Texte fourni

Renault-MercedesDaimler aurait-il perdu la tête ? Le constructeur allemand a retenu le Diesel 1.5 dCi Renault pour sa toute nouvelle Classe A. Déjà passablement écornée, l’image d’indestructibilité des voitures à l’Etoile ne s’en relèvera pas. A moins que…

Devant l’aéroport de Berlin, la longue colonne de taxis de couleur ivoire compte moins de Mercedes-Benz que naguère. Des problèmes à répétition au début des années 2000, dus autant à des économies mal placées qu’à la fiabilité aléatoire de l’électronique en échaudèrent beaucoup.

Ceux demeurés fidèles à la marque craignent aujourd’hui que l’annonce du partenariat avec Renault ne soit le signe d’une nouvelle période d’égarement, lorsque la firme de Stuttgart oublie ce qui a fait sa réputation et cède à la tentation d’une réduction des coûts.

En réaction, certains ont habillé la célèbre Etoile en bout de capot d’un Losange hâtivement tracé sur le papier. A bon entendeur…

En France aussi, on s’alarme. L’hebdomadaire Auto Plus rapportait dans son édition du 25 juin 2012 le cri du cœur poussé par un internaute : “Les huiles de Mercedes auraient-elles des velléités de suicide commercial ? Installer le 1.5 dCi Renault dans la nouvelle Classe A, c’est totalement inepte.” Ne croyez pas que cela soit un cas isolé : voilà des semaines que nos proches nous interrogent au sujet de cette décision surprenante. Les uns s’en amusent, voire s’en enorgueillissent ; les autres s’en inquiètent et entrevoient une descente aux enfers pour le symbole de la qualité allemande. Jamais, depuis le fâcheux épisode du retournement de la première Classe A lors d’un test d’évitement en 1997, Mercedes-Benz n’eut à subir un tel procès à charge.

Consigne 1
Extrayez mot pour mot, dans le texte sur la nouvelle Classe A, tout ce qui va de « En France aussi, on » jusqu'à « procès à charge. ».
Consigne 2
Écrivez la suite du texte sur le moteur Renault de la Classe A, à partir de là où il s'arrête.
La liste qui vient ensuite n'a aucun lien avec le texte.

Informations fournies
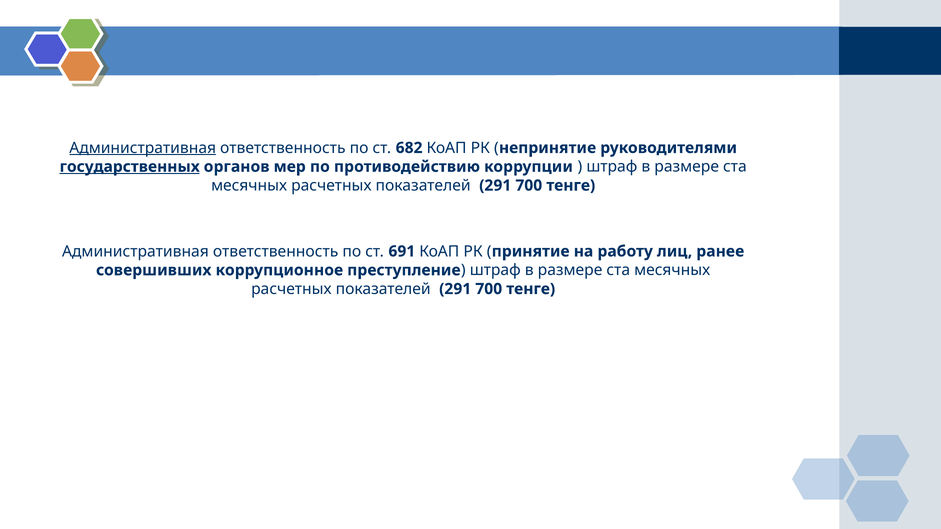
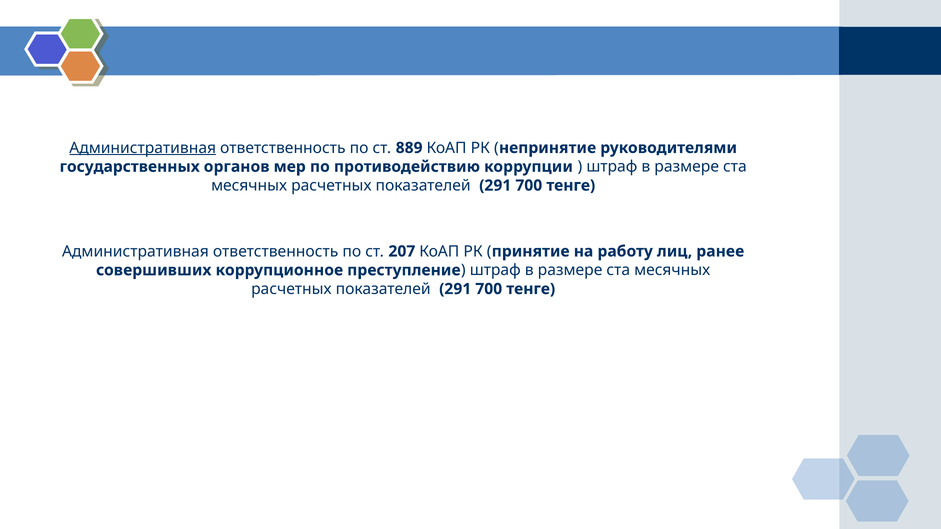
682: 682 -> 889
государственных underline: present -> none
691: 691 -> 207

Réponse écrite 1
En France aussi, on s’alarme. L’hebdomadaire Auto Plus rapportait dans son édition du 25 juin 2012 le cri du cœur poussé par un internaute : “Les huiles de Mercedes auraient-elles des velléités de suicide commercial ? Installer le 1.5 dCi Renault dans la nouvelle Classe A, c’est totalement inepte.” Ne croyez pas que cela soit un cas isolé : voilà des semaines que nos proches nous interrogent au sujet de cette décision surprenante. Les uns s’en amusent, voire s’en enorgueillissent ; les autres s’en inquiètent et entrevoient une descente aux enfers pour le symbole de la qualité allemande. Jamais, depuis le fâcheux épisode du retournement de la première Classe A lors d’un test d’évitement en 1997, Mercedes-Benz n’eut à subir un tel procès à charge.

Réponse écrite 2
“Une Mercedes à moteur Renault ? C’est comme faire du béret-clope-au-bec l’uniforme officiel du chauffeur de limousine.”

Vox populi vox dei. A entendre les éminents “spécialistes automobiles” qui taillent la bavette autour de la machine à café, fourrer un 4-cylindres Diesel Renault sous le capot de la nouvelle Classe A équivaut à offrir à sa fiancée une bague de pacotille dans l’écrin d’un grand joaillier. Il faut avoir le goût du risque !

D’autres voient la chose avec moins d’humour encore : il y aurait là carrément tromperie sur la marchandise. “C’est un peu comme si une boutique de mode réputée s’amusait à coudre ses étiquettes sur des vêtements fabriqués en Chine ou en Inde”, me confiait hier une jeune collaboratrice visiblement très attachée à l’image des marques.

Tel est pourtant précisément le jeu auquel jouent la plupart des grands noms du prêt-à-porter. Les enquêtes réalisées par les associations de consommateurs le prouvent : sans étiquette, la victime, pardon ! le consommateur est bien en peine de distinguer l’article griffé du tout-venant. Aussi a-t-il pris pour habitude de tenir le prix pour un indicateur fidèle de la qualité d’un produit.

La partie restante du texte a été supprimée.